Healio: Why do the guidelines appear less likely to be followed for female patients than for male patients?

Wagner: While we have successfully increased guideline-directed care over time, there are gaps that remain for women. Guidelines may be less likely to be followed for women because adding an additional procedure can sometimes add additional surgical risk. Because women are often higher risk for heart surgery than men, surgeons may be hesitant to fix additional problems in an already higher-risk patient. Women may also be going to surgeons that are less familiar with performing these additional procedures. It will be important to talk to surgeons to understand how surgeons decide when to do these additional procedures, and understand what surgeons see as a barrier to doing these additional procedures in women to narrow the gap.

Healio: What are the implications for women with heart disease if these disparities remain?

Wagner: Guideline-recommended procedures are in the guidelines because research and trials have found the benefits of these procedures outweigh the risks. We have already made progress in increasing the rate of guideline-recommended procedures over time, but there has been a persistent gap in the receipt of those procedures for women, which could be contributing to their worse outcomes after heart surgery. Now that we have identified this disparity in treatment, we can focus on narrowing the gap and improving outcomes for women undergoing heart surgery.

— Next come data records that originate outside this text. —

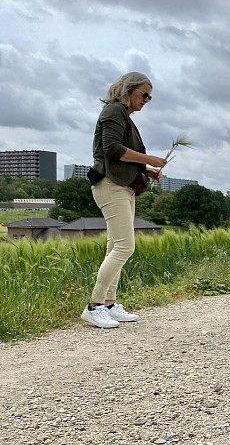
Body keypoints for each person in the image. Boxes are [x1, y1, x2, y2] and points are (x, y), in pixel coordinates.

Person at [81, 72, 167, 329]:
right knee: (124, 247)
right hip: (111, 186)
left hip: (123, 186)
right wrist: (149, 160)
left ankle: (109, 303)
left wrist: (148, 171)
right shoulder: (113, 112)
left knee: (114, 246)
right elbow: (112, 149)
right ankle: (94, 306)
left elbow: (119, 155)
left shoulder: (124, 116)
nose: (146, 100)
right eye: (143, 94)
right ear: (128, 90)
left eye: (149, 96)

Healio: What can be done to address the disparities and provide guideline-directed care to women who need heart surgery?

Wagner: The first step to addressing a disparity is identifying it. Now that we have identified this disparity, I have partnered with both with the Michigan Society of Thoracic and Cardiovascular Surgeons Quality Collaborative and Michigan Medicine to share results with surgeons, identify how we can narrow these gaps in care, and actively measure and track our efforts to eliminate disparities.

Healio: Is there anything else you would like to mention?

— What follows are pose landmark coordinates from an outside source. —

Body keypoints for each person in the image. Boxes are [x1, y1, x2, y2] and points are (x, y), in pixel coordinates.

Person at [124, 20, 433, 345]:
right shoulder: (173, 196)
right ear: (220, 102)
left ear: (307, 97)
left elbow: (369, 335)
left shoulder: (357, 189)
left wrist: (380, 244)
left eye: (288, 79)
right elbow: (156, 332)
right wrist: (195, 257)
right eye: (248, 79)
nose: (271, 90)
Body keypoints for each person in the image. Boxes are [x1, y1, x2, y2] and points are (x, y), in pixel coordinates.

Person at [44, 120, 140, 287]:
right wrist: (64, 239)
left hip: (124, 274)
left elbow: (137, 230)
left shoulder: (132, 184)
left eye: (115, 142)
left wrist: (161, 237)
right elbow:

Wagner: Cardiac surgery has pioneered the measurement and tracking of outcomes and quality of care. I am excited to be a part of this field that continually strives for improvement and constantly seeks for ways to improve patient care — and I am optimistic that we can narrow the gaps in care that we have identified, and in doing so increase the quality of care we as surgeons provide, and maximize the benefit our patients receive from undergoing heart surgery.